FRAGMENT STRONY:
━━━━━━━━━━━━━━━━━━━━━━━━━━━━━━

Szulczyński Józef
Aspirant Policji Państwowej
Syn Michała i Marianny, ur. 22 lutego 1891 r. w Łasewie. Był jednym z pierwszych policjantów (wcześniej Żandarmów) na terenie powstałego po traktacie wersalskim powiatu nakielskiego. Po wcześniejszej służbie w żandarmerii Krajowej od 13 czerwca 1919 r. (mianowany starszym żandarmem 1 lutego 1920 r.), natychmiast po powstaniu Policji Państwowej służył na posterunkach PP w Wyrzysku i Białośliwiu, podlegających Komendantowi Policji Państwowej w Nakle n/Notecią. Co najmniej od 1938 r. i we wrześniu 1939 r. był komendantem posterunku w Wysokiej, w powiecie wyrzyskim. Odznaczony Brązowym Krzyżem Zasługi.

━━━━━━━━━━━━━━━━━━━━━━━━━━━━━━

ZADANIE:
Skopiuj dosłownie z fragmentu strony o Józefie Szulczyńskim tekst od słów „Szulczyński Józef” do słów „Brązowym Krzyżem Zasługi.”.

Zapisane pozycje ze zbioru
━━━━━━━━━━━━━━━━━━━━━━━━━━━━━━

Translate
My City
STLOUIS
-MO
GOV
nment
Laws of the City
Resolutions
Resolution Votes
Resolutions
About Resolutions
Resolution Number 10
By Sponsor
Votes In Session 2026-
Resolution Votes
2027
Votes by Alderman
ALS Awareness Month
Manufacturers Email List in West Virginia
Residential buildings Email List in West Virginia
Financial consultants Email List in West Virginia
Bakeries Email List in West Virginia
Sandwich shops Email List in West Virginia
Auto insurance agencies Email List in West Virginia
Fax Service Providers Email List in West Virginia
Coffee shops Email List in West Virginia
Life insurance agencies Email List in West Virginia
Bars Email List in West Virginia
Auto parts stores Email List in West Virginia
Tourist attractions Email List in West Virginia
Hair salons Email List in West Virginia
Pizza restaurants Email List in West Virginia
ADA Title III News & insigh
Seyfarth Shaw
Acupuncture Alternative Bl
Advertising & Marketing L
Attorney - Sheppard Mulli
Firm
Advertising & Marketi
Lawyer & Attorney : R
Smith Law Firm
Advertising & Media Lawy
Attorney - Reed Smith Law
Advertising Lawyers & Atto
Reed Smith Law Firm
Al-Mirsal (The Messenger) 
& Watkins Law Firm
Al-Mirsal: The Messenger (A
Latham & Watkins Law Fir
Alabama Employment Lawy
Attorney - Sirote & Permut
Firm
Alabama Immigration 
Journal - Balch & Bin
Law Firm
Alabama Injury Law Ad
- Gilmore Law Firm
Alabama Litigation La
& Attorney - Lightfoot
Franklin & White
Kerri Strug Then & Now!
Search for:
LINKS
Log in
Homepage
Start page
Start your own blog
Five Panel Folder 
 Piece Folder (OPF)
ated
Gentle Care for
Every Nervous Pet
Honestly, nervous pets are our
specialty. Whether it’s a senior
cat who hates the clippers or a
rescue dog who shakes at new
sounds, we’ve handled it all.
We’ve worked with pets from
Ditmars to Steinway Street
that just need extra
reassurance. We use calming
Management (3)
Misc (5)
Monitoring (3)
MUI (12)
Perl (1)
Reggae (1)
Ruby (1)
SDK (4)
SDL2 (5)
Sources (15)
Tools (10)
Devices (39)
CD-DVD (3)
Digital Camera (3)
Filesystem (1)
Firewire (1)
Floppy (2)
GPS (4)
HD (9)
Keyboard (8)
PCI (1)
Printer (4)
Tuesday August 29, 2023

━━━━━━━━━━━━━━━━━━━━━━━━━━━━━━

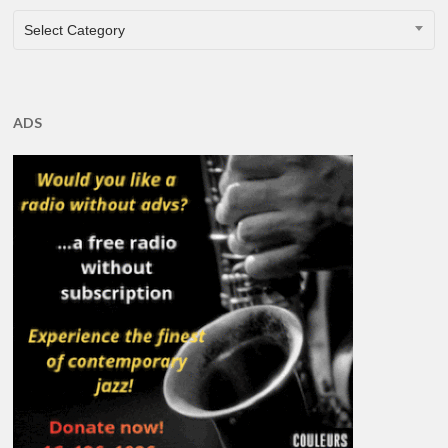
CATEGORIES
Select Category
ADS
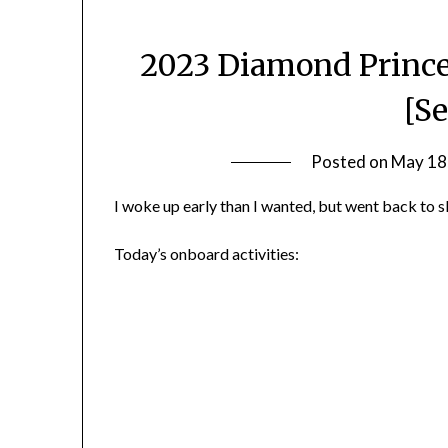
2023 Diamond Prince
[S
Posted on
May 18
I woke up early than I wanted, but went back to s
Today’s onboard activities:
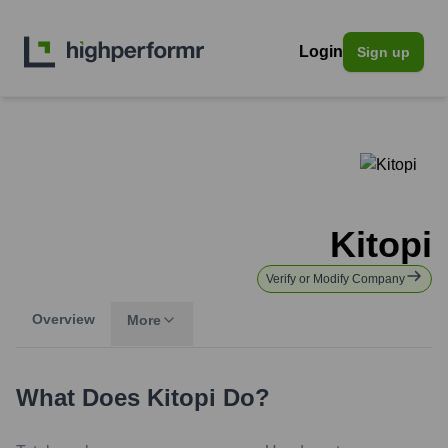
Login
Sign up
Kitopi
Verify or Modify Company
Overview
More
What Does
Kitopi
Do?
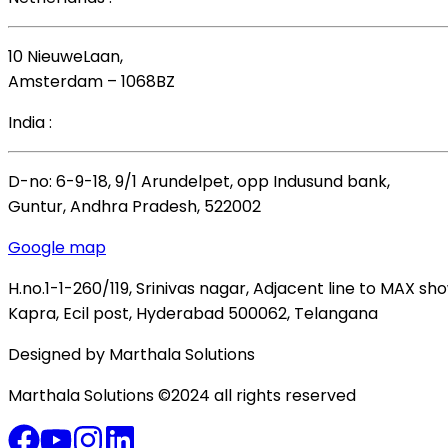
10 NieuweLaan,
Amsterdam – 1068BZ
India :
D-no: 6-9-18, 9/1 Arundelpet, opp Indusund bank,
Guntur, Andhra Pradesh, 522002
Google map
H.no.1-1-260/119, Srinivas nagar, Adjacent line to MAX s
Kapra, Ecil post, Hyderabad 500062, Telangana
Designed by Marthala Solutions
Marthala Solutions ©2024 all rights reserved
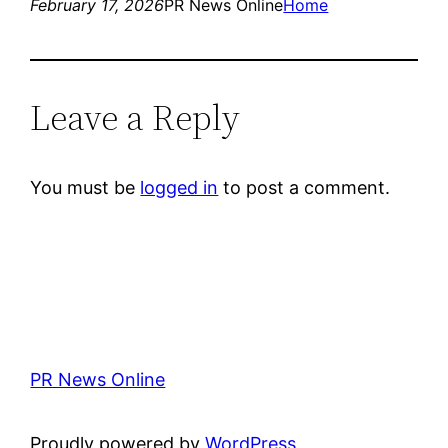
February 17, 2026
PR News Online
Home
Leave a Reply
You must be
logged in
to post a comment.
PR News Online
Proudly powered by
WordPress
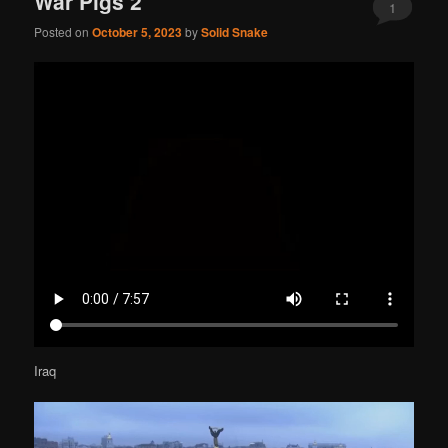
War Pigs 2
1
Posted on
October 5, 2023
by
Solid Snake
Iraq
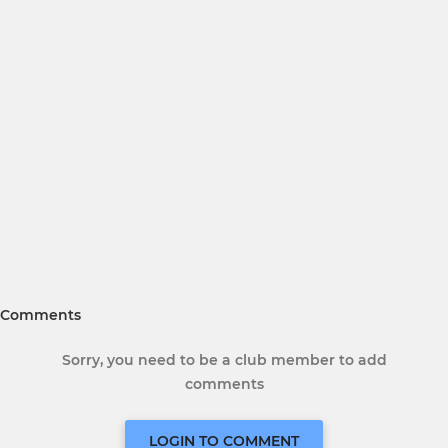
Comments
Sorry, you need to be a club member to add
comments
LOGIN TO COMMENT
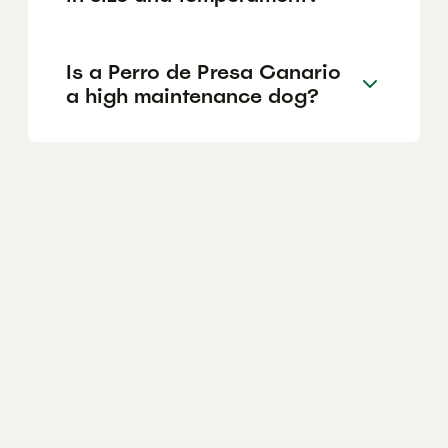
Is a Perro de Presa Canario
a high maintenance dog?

━━━━━━━━━━━━━━━━━━━━━━━━━━━━━━

ODPOWIEDŹ PISEMNA:
Szulczyński Józef
Aspirant Policji Państwowej
Syn Michała i Marianny, ur. 22 lutego 1891 r. w Łasewie. Był jednym z pierwszych policjantów (wcześniej Żandarmów) na terenie powstałego po traktacie wersalskim powiatu nakielskiego. Po wcześniejszej służbie w żandarmerii Krajowej od 13 czerwca 1919 r. (mianowany starszym żandarmem 1 lutego 1920 r.), natychmiast po powstaniu Policji Państwowej służył na posterunkach PP w Wyrzysku i Białośliwiu, podlegających Komendantowi Policji Państwowej w Nakle n/Notecią. Co najmniej od 1938 r. i we wrześniu 1939 r. był komendantem posterunku w Wysokiej, w powiecie wyrzyskim. Odznaczony Brązowym Krzyżem Zasługi.